═════ EXCERPTED PASSAGE ═════

Monday 12 September 2016

HS09

Thursday May 12,  2016

The day set out to perplex.  The weather forecast introduces a golden sun, while the rain drizzles down outside the window.  I put my trust in the window.  This is that time when the line from bed to kitchen windowsill is very strait.  Lined up along the sill are pot after pot of minuscule vegetable seedlings, corn and lettuce, parsley and various beans.  All have apparently slept well.  Seagulls are not vegetarians it seems.

The domestics out of the way I go back to painting the hall.  I am reaching the  “I wonder . . ?” stage.  I am painting wallpaper – hundreds of fish swimming round the wall.  Just how many fish can one invent without going insane . . .   hundreds it seems.  I paint away.

Time to get going.  This is an outing day, see Sussex by the Sea.  Driving to Glynde the rain got the BBC's message and shamefacedly let the sun out. The drive is one of those how many large continental lorries can you cram onto a glorified country lane without the whole thing clogging up.  Not many it seems.  The clog ups won a few times.  It is wonderful how one leaves these “main” roads and in a few seconds is in the  tranquil rural peace any reader of  Sunday supplements knows to be under dire threat of bungalowitis.   Appropriately Glynde has the great distinction of being the first village to be inoculated en mas at the command of the Lord of the Manor (My Lord Trevor the umpteenth)  against anything  (it was cholera then).  One hopes his descendant and heir has the bungalow serum ready for the approach of the first developers.

═════

* ACTIVITY 1 *
Copy the diary entry from "The day set" up to and including "vegetarians it seems.".
* ACTIVITY 2 *
List every kind of seedling that the diary entry says is lined up along the kitchen windowsill.
* ACTIVITY 3 *
Pick up the diary entry after its last sentence and continue the account of the outing.
The records after this point are separate from the diary entry.

═════ GIVEN INFORMATION ═════

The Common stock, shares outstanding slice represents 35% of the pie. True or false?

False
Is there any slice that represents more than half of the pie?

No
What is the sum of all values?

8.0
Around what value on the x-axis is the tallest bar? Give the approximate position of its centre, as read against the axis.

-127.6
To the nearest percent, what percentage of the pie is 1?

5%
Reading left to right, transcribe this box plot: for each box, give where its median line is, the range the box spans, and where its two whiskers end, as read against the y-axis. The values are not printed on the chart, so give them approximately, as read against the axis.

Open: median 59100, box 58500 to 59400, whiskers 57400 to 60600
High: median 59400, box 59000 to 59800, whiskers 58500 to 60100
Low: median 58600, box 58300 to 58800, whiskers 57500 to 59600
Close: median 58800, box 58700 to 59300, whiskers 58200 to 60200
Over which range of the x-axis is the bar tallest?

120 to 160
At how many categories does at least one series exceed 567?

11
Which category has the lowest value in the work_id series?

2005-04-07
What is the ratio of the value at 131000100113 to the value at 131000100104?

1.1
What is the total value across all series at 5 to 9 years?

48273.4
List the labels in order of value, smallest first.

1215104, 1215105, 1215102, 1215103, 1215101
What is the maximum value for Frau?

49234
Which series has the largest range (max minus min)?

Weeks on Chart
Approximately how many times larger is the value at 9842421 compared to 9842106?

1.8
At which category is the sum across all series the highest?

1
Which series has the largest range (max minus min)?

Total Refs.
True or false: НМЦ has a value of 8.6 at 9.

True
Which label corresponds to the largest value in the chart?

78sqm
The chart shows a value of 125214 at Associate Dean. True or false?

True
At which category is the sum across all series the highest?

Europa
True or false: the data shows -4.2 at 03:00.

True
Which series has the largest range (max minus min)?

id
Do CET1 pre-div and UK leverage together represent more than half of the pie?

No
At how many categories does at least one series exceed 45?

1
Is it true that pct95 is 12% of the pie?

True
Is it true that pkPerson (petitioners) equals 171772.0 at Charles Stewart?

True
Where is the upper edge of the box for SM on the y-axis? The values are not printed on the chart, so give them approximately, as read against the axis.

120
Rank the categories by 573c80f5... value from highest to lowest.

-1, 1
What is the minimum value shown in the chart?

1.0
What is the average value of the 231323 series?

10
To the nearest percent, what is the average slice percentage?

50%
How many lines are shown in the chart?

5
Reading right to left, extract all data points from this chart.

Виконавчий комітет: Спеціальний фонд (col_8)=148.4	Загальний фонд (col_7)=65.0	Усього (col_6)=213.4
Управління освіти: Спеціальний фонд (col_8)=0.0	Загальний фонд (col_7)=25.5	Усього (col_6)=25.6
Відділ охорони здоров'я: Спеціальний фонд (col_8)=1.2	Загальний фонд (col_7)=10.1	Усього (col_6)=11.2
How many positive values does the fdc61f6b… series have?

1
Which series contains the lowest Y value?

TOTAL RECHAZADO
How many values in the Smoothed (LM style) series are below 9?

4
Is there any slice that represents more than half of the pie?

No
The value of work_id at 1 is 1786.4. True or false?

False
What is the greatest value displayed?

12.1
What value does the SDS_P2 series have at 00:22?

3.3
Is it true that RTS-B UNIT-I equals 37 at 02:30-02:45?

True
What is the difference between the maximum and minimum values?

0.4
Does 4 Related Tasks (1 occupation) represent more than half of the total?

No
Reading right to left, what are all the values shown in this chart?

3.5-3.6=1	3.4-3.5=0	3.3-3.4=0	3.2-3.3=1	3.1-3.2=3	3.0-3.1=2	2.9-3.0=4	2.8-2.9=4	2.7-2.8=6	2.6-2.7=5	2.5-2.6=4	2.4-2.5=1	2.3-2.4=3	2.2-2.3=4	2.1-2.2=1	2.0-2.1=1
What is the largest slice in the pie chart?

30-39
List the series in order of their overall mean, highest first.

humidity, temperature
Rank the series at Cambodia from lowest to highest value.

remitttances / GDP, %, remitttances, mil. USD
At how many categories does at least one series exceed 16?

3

═════

* ANSWER BOX 1 *
The day set out to perplex.  The weather forecast introduces a golden sun, while the rain drizzles down outside the window.  I put my trust in the window.  This is that time when the line from bed to kitchen windowsill is very strait.  Lined up along the sill are pot after pot of minuscule vegetable seedlings, corn and lettuce, parsley and various beans.  All have apparently slept well.  Seagulls are not vegetarians it seems.

* ANSWER BOX 2 *
corn
lettuce
parsley
various beans

* ANSWER BOX 3 *
Another delightful oddity, also the doing of some long gone Lord of the Manor          (actually also the Bishop of Durham, some commute for the 1740's) is as you might expect the Church.   The age of reason didn't think much of prehistoric Norman gloom so tore it down and put up a new church inspired by his Lordship's time in Italy, all the sun and light of the sweet reason of Palladio and his perfectly reasonable architectural symmetry.  However Sussex is not to be out done by some reasonable Italian.  Next door the collapsed cow barn defies any symmetry or reason.

So back to the pub for Lunch - the Trevor Arms.  You can't get away from these Trevors. The inoculating Lord Bishop with his reasonable church was another of them.  The unique feature of an otherwise reasonably predictable country pub is a gigantic bass tuba hanging over the Public Bar.  Exactly why the publican couldn't explain.  By now the sun was the outright winner so lunch in the garden.  The garden is a long strip of grass neatly dividing the pub from the Railway Station.  Lunch is punctuated by the station speaker  “Stand back from the edge of the platform, the train approaching does not stop at this station”.  After a few of these non-stoppers one began to wonder just why there was a station at all.   When finally a train did stop nobody got on or off which may explain things.

The road home, such an emotive phrase, passes many places and among them a farm that has set up a splendid “Come and buy me, Come and buy” operation slap on the aforementioned 'main' road.  A pull off was called for if only to congratulate myself on not falling for the marketing wiles of “ye Olde Countrie fayre”.  I fell.  A large flat of celeriac seedlings.  Not too much guilt attaches to that – blame Sainsburys for not selling them! 

And so back. The obligatory cup of tea and so to 'work'.  Work at present is inventing a hallucinatory ghost of 'The Great War' for instruments and chorus.  The prospects of my getting this Pandoras box open before the authorities decide it is time for the next World War are remote.  Never mind, I am having a splendid time reliving an era of absurd lost ideals veiled in blood and mud.  As Thomas Pynchon put it - “In this latest war, death was no enemy, but a collabrator”.  A truth echoed on a thousand pious memorials in churchyards and public places across the land.

With not enough done the day quietly dissolves into a complex mix of sunset colours and rain greys out to sea and I settle into an evening of old Poulenc again and so a good long read in the vitally alive world of Thomas Pincheon – the last author to lull one into never never land.